* [Work required]
Locate every line in the entries that contains the word "possible", and copy each of those lines.

Text extractions by page:
--------
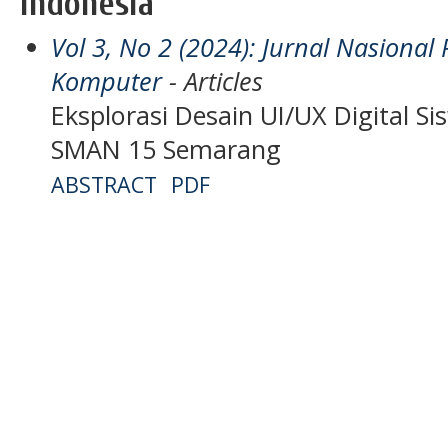
Indonesia
Vol 3, No 2 (2024): Jurnal Nasiona
Komputer
- Articles
Eksplorasi Desain UI/UX Digital 
SMAN 15 Semarang
ABSTRACT
PDF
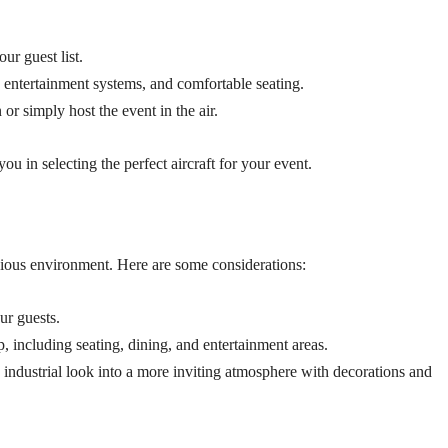
r guest list.
s, entertainment systems, and comfortable seating.
 or simply host the event in the air.
you in selecting the perfect aircraft for your event.
cious environment. Here are some considerations:
ur guests.
 including seating, dining, and entertainment areas.
ndustrial look into a more inviting atmosphere with decorations and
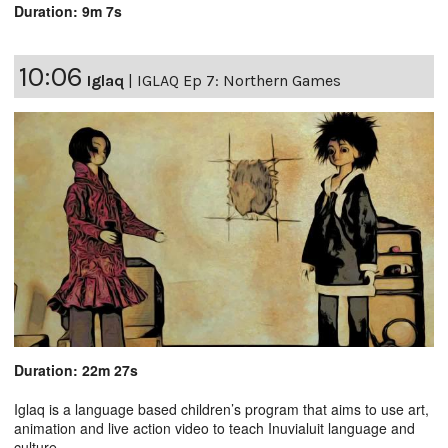
Duration: 9m 7s
10:06
Iglaq
|
IGLAQ Ep 7: Northern Games
Duration: 22m 27s
Iglaq is a language based children’s program that aims to use art,
animation and live action video to teach Inuvialuit language and
culture.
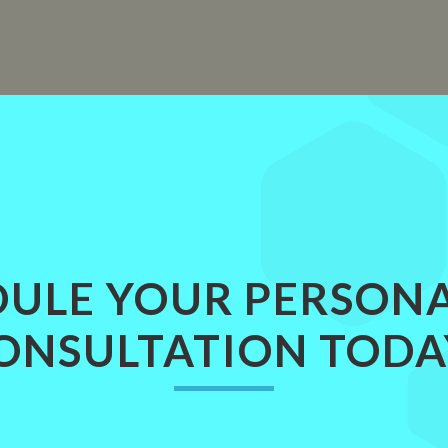
ULE YOUR PERSON
ONSULTATION TODA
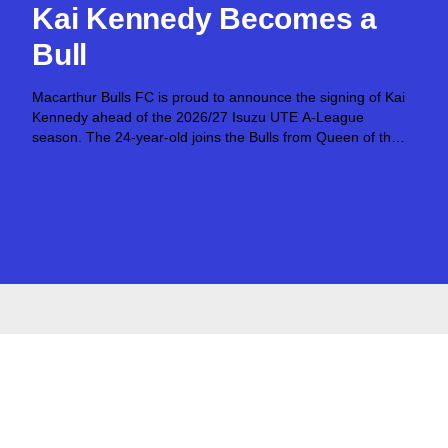
Kai Kennedy Becomes a
Bull
Macarthur Bulls FC is proud to announce the signing of Kai
Kennedy ahead of the 2026/27 Isuzu UTE A-League
season. The 24-year-old joins the Bulls from Queen of the
South FC after establishing himself as an exciting attacking
talent in...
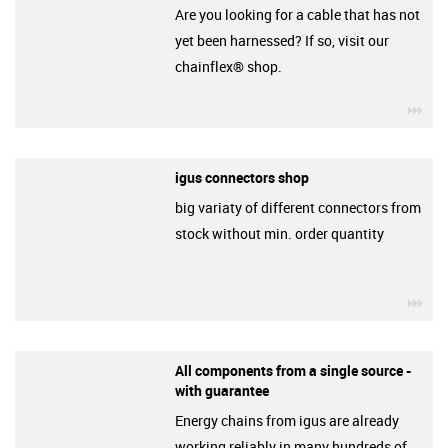
Are you looking for a cable that has not
yet been harnessed? If so, visit our
chainflex® shop.
igu
igus connectors shop
big variaty of different connectors from
stock without min. order quantity
igu
All components from a single source -
with guarantee
Energy chains from igus are already
working reliably in many hundreds of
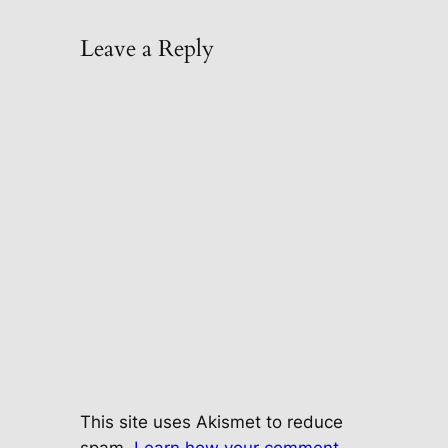
Leave a Reply
This site uses Akismet to reduce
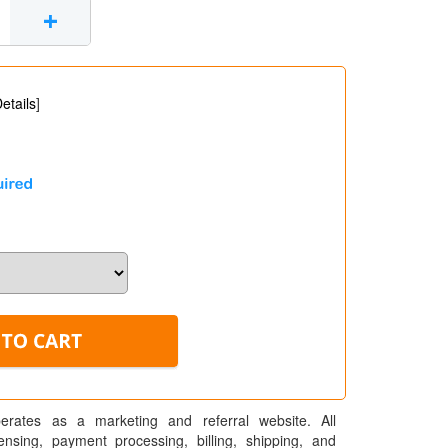
+
etails
]
erates as a marketing and referral website. All
pensing, payment processing, billing, shipping, and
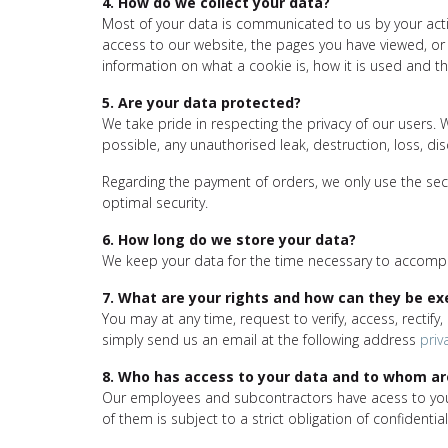
4. How do we collect your data?
Most of your data is communicated to us by your activ
access to our website, the pages you have viewed, or 
information on what a cookie is, how it is used and the
5. Are your data protected?
We take pride in respecting the privacy of our users. 
possible, any unauthorised leak, destruction, loss, di
Regarding the payment of orders, we only use the secu
optimal security.
6. How long do we store your data?
We keep your data for the time necessary to accomplis
7. What are your rights and how can they be ex
You may at any time, request to verify, access, rectify
simply send us an email at the following address
priv
8. Who has access to your data and to whom a
Our employees and subcontractors have acess to your d
of them is subject to a strict obligation of confidentiali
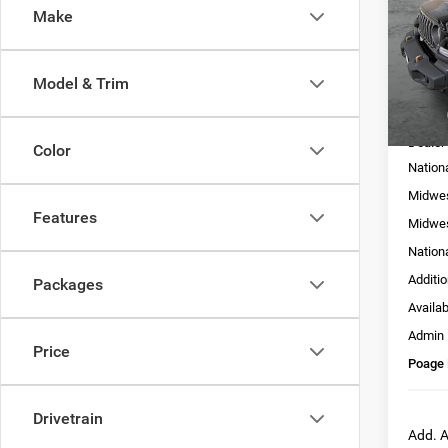
Make
Pric
VIN:
1
Model:
Model & Trim
In Sto
MSRP:
Dealer
Color
Nation
Midwes
Features
Midwes
Nation
Additi
Packages
Availa
Admin
Price
Poage 
Drivetrain
Add. A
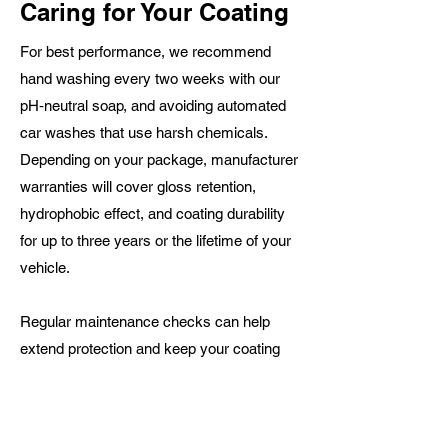
Caring for Your Coating
For best performance, we recommend
hand washing every two weeks with our
pH‑neutral soap, and avoiding automated
car washes that use harsh chemicals.
Depending on your package, manufacturer
warranties will cover gloss retention,
hydrophobic effect, and coating durability
for up to three years or the lifetime of your
vehicle.
Regular maintenance checks can help
extend protection and keep your coating
looking its best
Ready to Protect Your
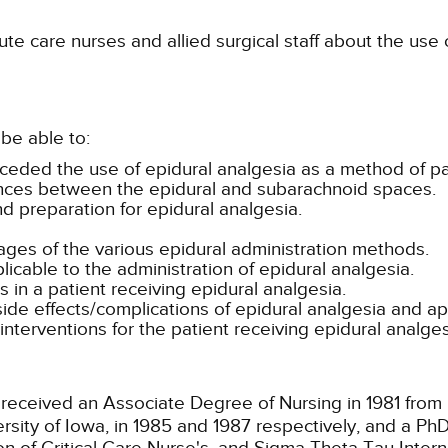
te care nurses and allied surgical staff about the use
be able to:
preceded the use of epidural analgesia as a method of
ences between the epidural and subarachnoid spaces.
nd preparation for epidural analgesia.
es of the various epidural administration methods.
licable to the administration of epidural analgesia.
 in a patient receiving epidural analgesia.
side effects/complications of epidural analgesia and ap
erventions for the patient receiving epidural analges
received an Associate Degree of Nursing in 1981 fro
ersity of Iowa, in 1985 and 1987 respectively, and a Ph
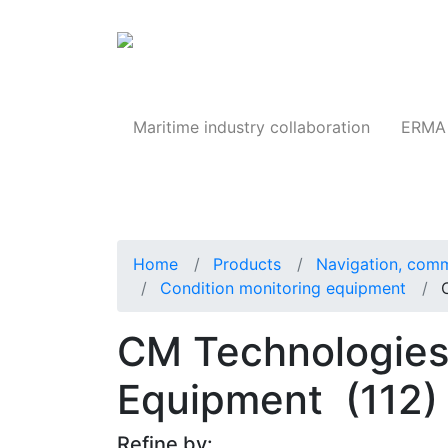
Products
Maritime industry collaboration
ERMA 
Home
Products
Navigation, comm
Condition monitoring equipment
CM Technologies
Equipment
(112)
Refine by:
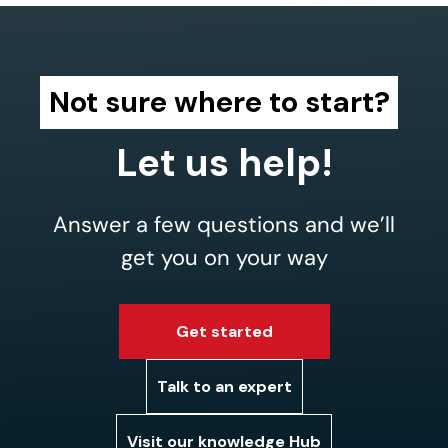
Not sure where to start?
Let us help!
Answer a few questions and we’ll
get you on your way
Get started
Talk to an expert
Visit our knowledge Hub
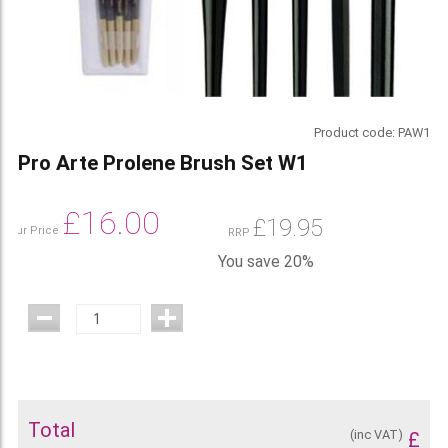
Product code:
PAW1
Pro Arte Prolene Brush Set W1
£
16.00
£
19.95
Our Price
RRP
You save 20%
Total
(inc VAT)
£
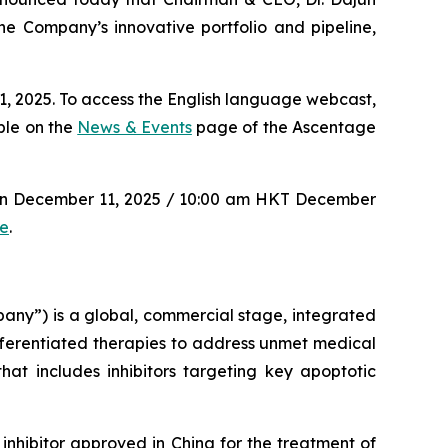
e Company’s innovative portfolio and pipeline,
, 2025. To access the English language webcast,
ble on the
News & Events
page of the Ascentage
 on December 11, 2025 / 10:00 am HKT December
re
.
y”) is a global, commercial stage, integrated
ferentiated therapies to address unmet medical
at includes inhibitors targeting key apoptotic
inhibitor approved in China for the treatment of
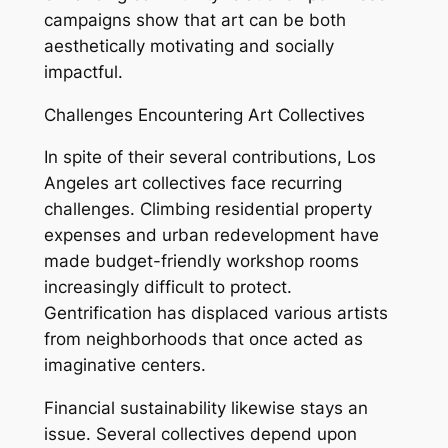
campaigns show that art can be both
aesthetically motivating and socially
impactful.
Challenges Encountering Art Collectives
In spite of their several contributions, Los
Angeles art collectives face recurring
challenges. Climbing residential property
expenses and urban redevelopment have
made budget-friendly workshop rooms
increasingly difficult to protect.
Gentrification has displaced various artists
from neighborhoods that once acted as
imaginative centers.
Financial sustainability likewise stays an
issue. Several collectives depend upon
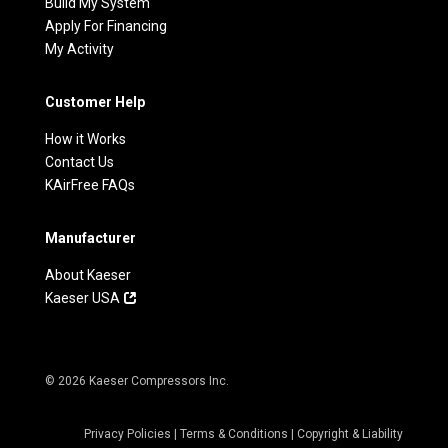
Build My System
Apply For Financing
My Activity
Customer Help
How it Works
Contact Us
KAirFree FAQs
Manufacturer
About Kaeser
Kaeser USA
© 2026 Kaeser Compressors Inc.
Privacy Policies
|
Terms & Conditions
|
Copyright & Liability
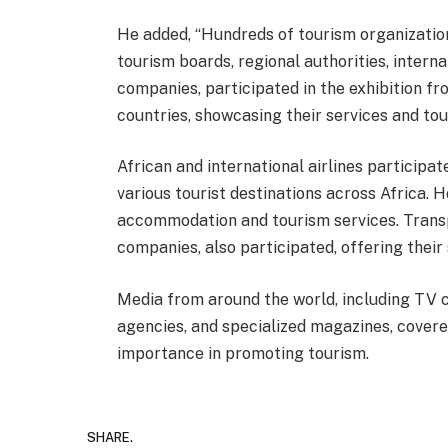
He added, “Hundreds of tourism organizations
tourism boards, regional authorities, interna
companies, participated in the exhibition f
countries, showcasing their services and tou
African and international airlines participate
various tourist destinations across Africa. 
accommodation and tourism services. Transp
companies, also participated, offering their 
Media from around the world, including TV c
agencies, and specialized magazines, covered
importance in promoting tourism.
SHARE.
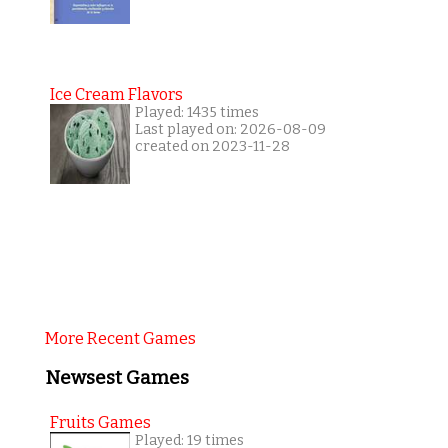
Ice Cream Flavors
Played: 1435 times
Last played on: 2026-08-09
created on 2023-11-28
More Recent Games
Newsest Games
Fruits Games
Played: 19 times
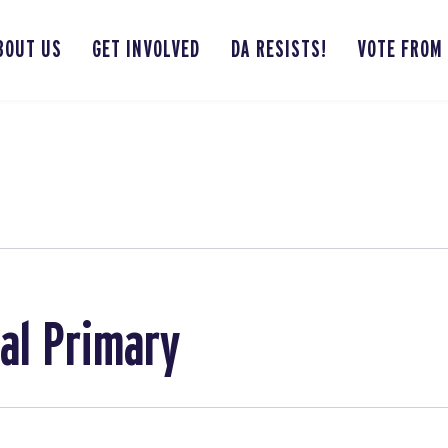
BOUT US
GET INVOLVED
DA RESISTS!
VOTE FROM
bal Primary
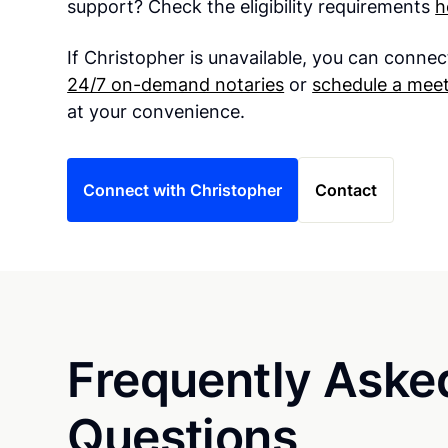
support? Check the eligibility requirements
h
If Christopher is unavailable, you can connec
24/7 on-demand notaries
or
schedule a meet
at your convenience.
Connect with Christopher
Contact
Frequently Aske
Questions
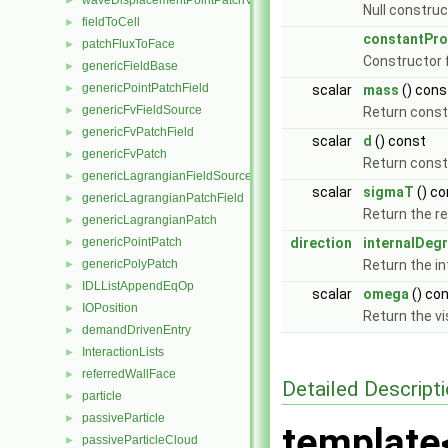
waveDisplacementPointPatchVectorField
►
Null construc
fieldToCell
►
constantPro
patchFluxToFace
►
Constructor 
genericFieldBase
►
genericPointPatchField
►
scalar
mass
() cons
genericFvFieldSource
►
Return const
genericFvPatchField
►
scalar
d
() const
genericFvPatch
►
Return const
genericLagrangianFieldSource
►
scalar
sigmaT
() co
genericLagrangianPatchField
►
Return the re
genericLagrangianPatch
►
genericPointPatch
direction
internalDeg
►
genericPolyPatch
Return the i
►
IDLListAppendEqOp
►
scalar
omega
() co
IOPosition
►
Return the vi
demandDrivenEntry
►
InteractionLists
►
referredWallFace
►
Detailed Descript
particle
►
passiveParticle
►
template
passiveParticleCloud
►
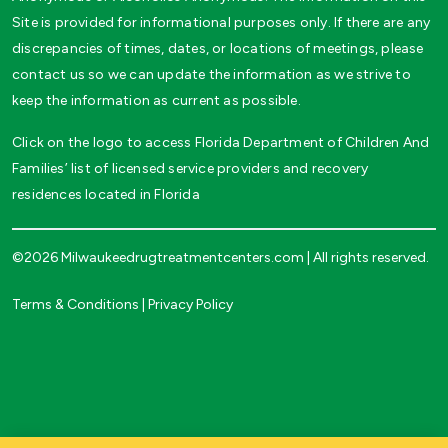
Site is provided for informational purposes only. If there are any
discrepancies of times, dates, or locations of meetings, please
contact us so we can update the information as we strive to
keep the information as current as possible.
Click on the logo to access Florida Department of Children And
Families’ list of licensed service providers and recovery
residences located in Florida
©2026 Milwaukeedrugtreatmentcenters.com | All rights reserved.
Terms & Conditions
|
Privacy Policy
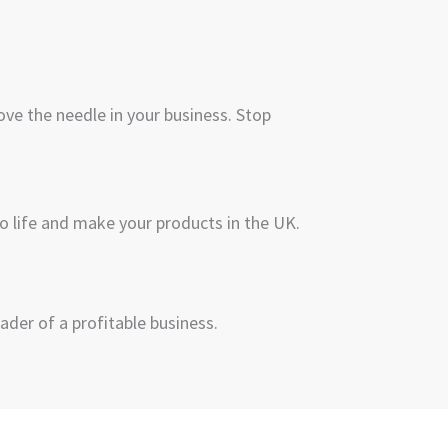
ve the needle in your business. Stop
to life and make your products in the UK.
ader of a profitable business.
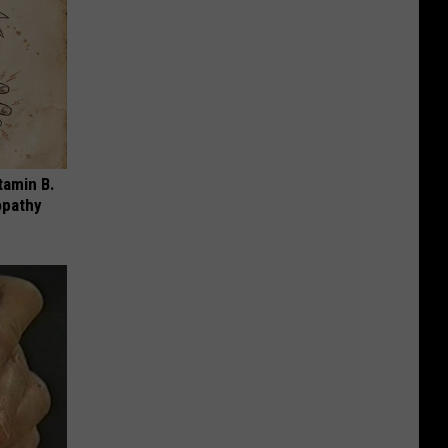
tamin B.
opathy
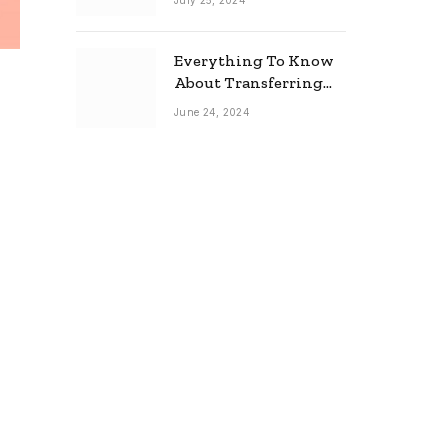
July 25, 2024
Everything To Know
About Transferring
Your Mortgage
June 24, 2024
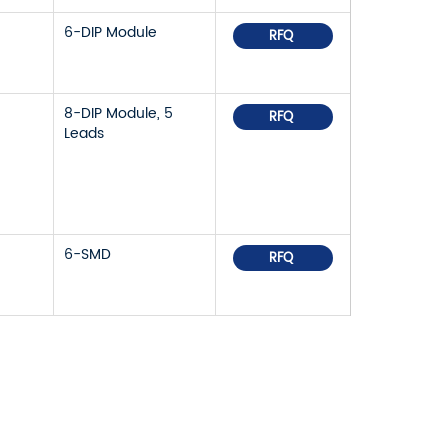
6-DIP Module
RFQ
8-DIP Module, 5
RFQ
Leads
6-SMD
RFQ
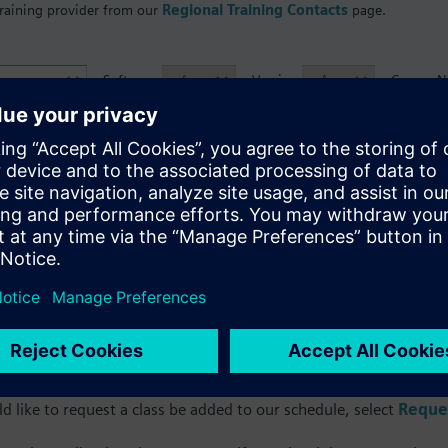
training provider from our
Regional Training Contacts
page.
Software
Version
Course 
Facility
ourse Name and Code
Language
Loca
nfortunately, your search did not return any result
 our
Course Catalog
to access a comprehensive list of our Live T
d like to request a class be added to our schedule, select
Reques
--------
* [Exercise answer]
possible, any unauthorised leak, destruction, loss, di
keep the information as current as possible.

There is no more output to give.